Star Hollow Ranch was famous for any number of things before Leonard bought it … Native Americans, bandits, wooly mammoth bones, rattlesnakes.
“Daddy was a merchant and golf course builder, not a rancher,” Marty said. “But he had a good friend who was a rancher, and they would go places to look at property. This became available. He loved the thought of Belle Starr having been here.
“But he bought it basically because he wanted to build another golf course.”
It’s a golf course to Marty … also a playground with a past.
“I’ve walked the whole perimeter,” she said. “I’ve walked lots of parts of the ranch. I’ve been to what I thought was the site of the last Indian battle in Hood County. Then I found out it was.”
In 1869, a band of seven pesky Native Americans, probably Caddo, robbed settlers of horses and clothing and beat a leisurely retreat in the direction of the Palo Pinto Mountains. Angry settlers engaged them near Robinson Creek. Fighting commenced.
The Native Indians hid behind fallen timber in a small cave-like opening, from where they were no threat to the settlers and the settlers no threat to them. Then the skies opened like a sieve.
“An enormous amount of water fell,” Dally said. “It flooded the cave and washed the Indians into a ravine below the cave. The settlers came around to the ravine side with their guns. When the Indians came up for breath, that was the end of the Indians.”
Historian Lance Clapp told Dally about the site. He even supplied pictures.
“I had interviewed Mr. Clapp about the Indian battle, and then I’d gone back to my office,” Dally said. “I remembered something else I wanted to ask and called back. I got my information.
“Then he said, ‘You know that Indian battle I told you about? I have pictures of that site if you’d like to see them.’ I said, ‘Holy smokes.’ I jumped in my car and went back and got the pictures.”
One of the photographs shows colorful J.D. Sargent posing by a pickup truck, presumably Mr. Sargent’s.
“That was taken in 1993,” Dally said. “He’d called Mr. Clapp and asked if Mr. Clapp would like to go see the site of the last Indian battle.”
The settlers collected souvenirs after their triumph over the Native Americans.
“They scalped the Indians and divided up the scalps,” Dally said. “It was pretty uncommon for a settler to scalp an Indian. Normally, the reverse was true. The hatred that developed between the settlers and Indians was not unwarranted. They had reason to hate each other.”

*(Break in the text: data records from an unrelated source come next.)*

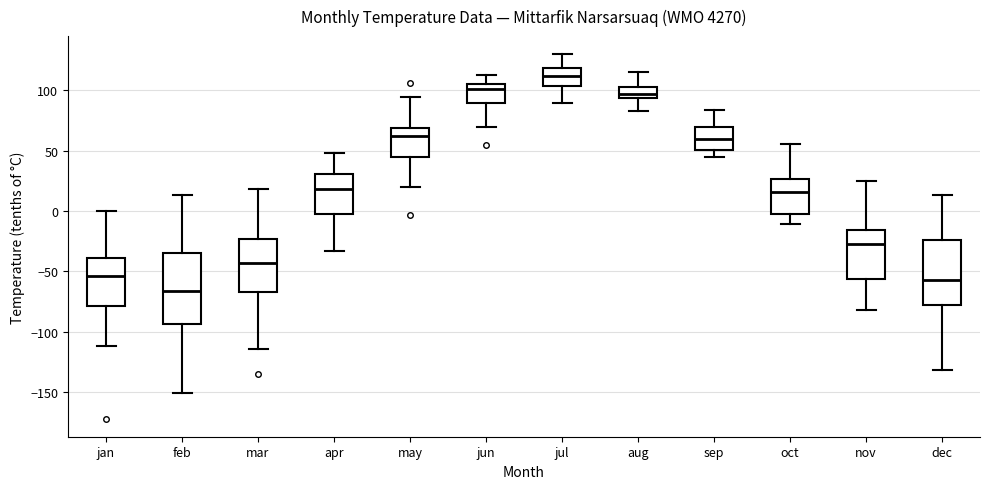

Reading left to right, read every box against the y-axis: the position of its median line, the range the box covers, and the ends of its whiskers. The values are not printed on the chart, so give them approximately, as read against the axis.

jan: median -55, box -80 to -40, whiskers -110 to 0
feb: median -65, box -95 to -35, whiskers -150 to 15
mar: median -45, box -65 to -25, whiskers -115 to 20
apr: median 20, box 0 to 30, whiskers -35 to 50
may: median 60, box 45 to 70, whiskers 20 to 95
jun: median 100, box 90 to 105, whiskers 70 to 115
jul: median 110, box 105 to 120, whiskers 90 to 130
aug: median 95 (just above the box's lower edge), box 95 to 105, whiskers 85 to 115
sep: median 60, box 50 to 70, whiskers 45 to 85
oct: median 15, box 0 to 25, whiskers -10 to 55
nov: median -25, box -55 to -15, whiskers -80 to 25
dec: median -55, box -80 to -25, whiskers -130 to 15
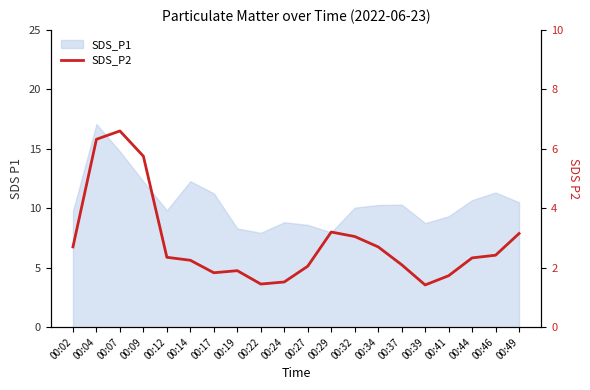

Count the number of values greater than 2.

14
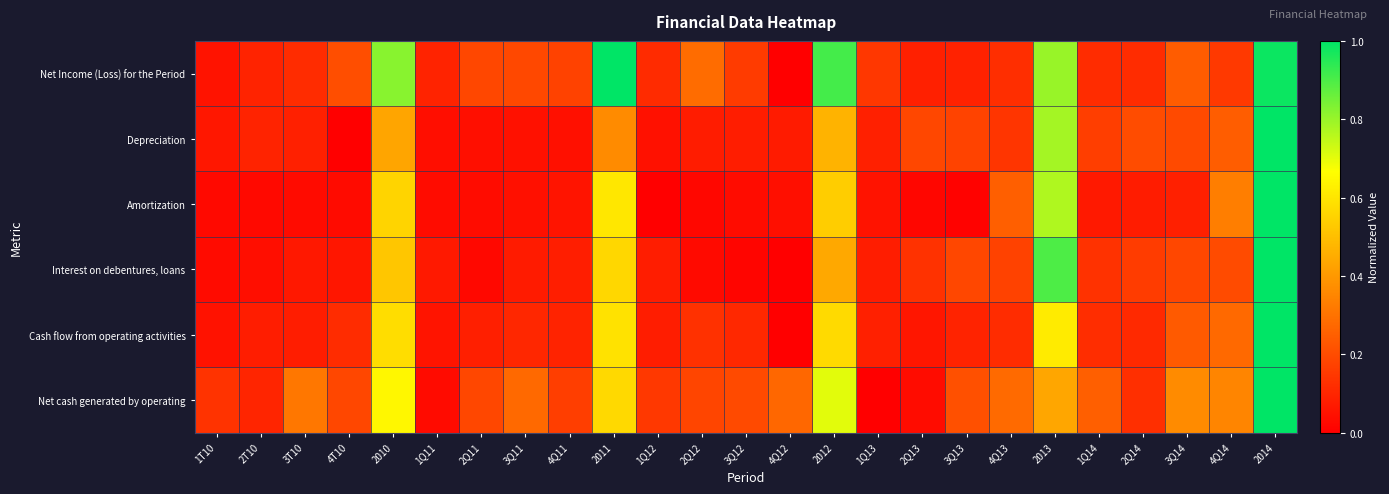

At which category does the chart reach its peak across all series?

2011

The settlers weren’t a well-oiled machine when they cornered the Indians on Robinson Creek.
“They weren’t that well organized,” Dally said. “Everybody had a different opinion on how to go in and get the Indians. Some had differing opinions on whether or not they should be sober when they went in.”
The Native Americans believed in orderly cohesion at home and on the job, Dally pointed out.
“The story I heard is that there were six bucks and one squaw at the battle. The bucks always traveled with a squaw because they needed somebody to do the hard work. So not only were the women smarter, they also worked harder.”
Marty Leonard has encountered no bucks or squaws. But she’s not averse to looking for them.
“When I walk the ranch,” she said, “I always wonder about who lived here and who was on the property. I wonder what it was like 100, 200, 300 years ago.”
These days, a historian is apt to find a golf ball quicker than an arrowhead. That’s okay, too. Time passes, and so do people.
“I took up golf about five years ago as a hobby,” Dally said. “About three years ago, a Starr Hollow member brought me down. He started telling me about it on the drive. I fell in love with the place and joined.
“I’ve brought clients here who’ve played Scotland, Ireland, Pebble Beach, Augusta, all unbelievable places. They say they’ve never seen anything like Starr Hollow.”
Maybe they’re familiar with the tales of buried gold at Starr Hollow … spoils of robberies perpetrated by the Younger, James and Starr gangs, fine folks all.
“That’s intriguing, of course,” Marty Leonard said with a chuckle. “I guess that would be the real gold, not the liquid gold from the ground.”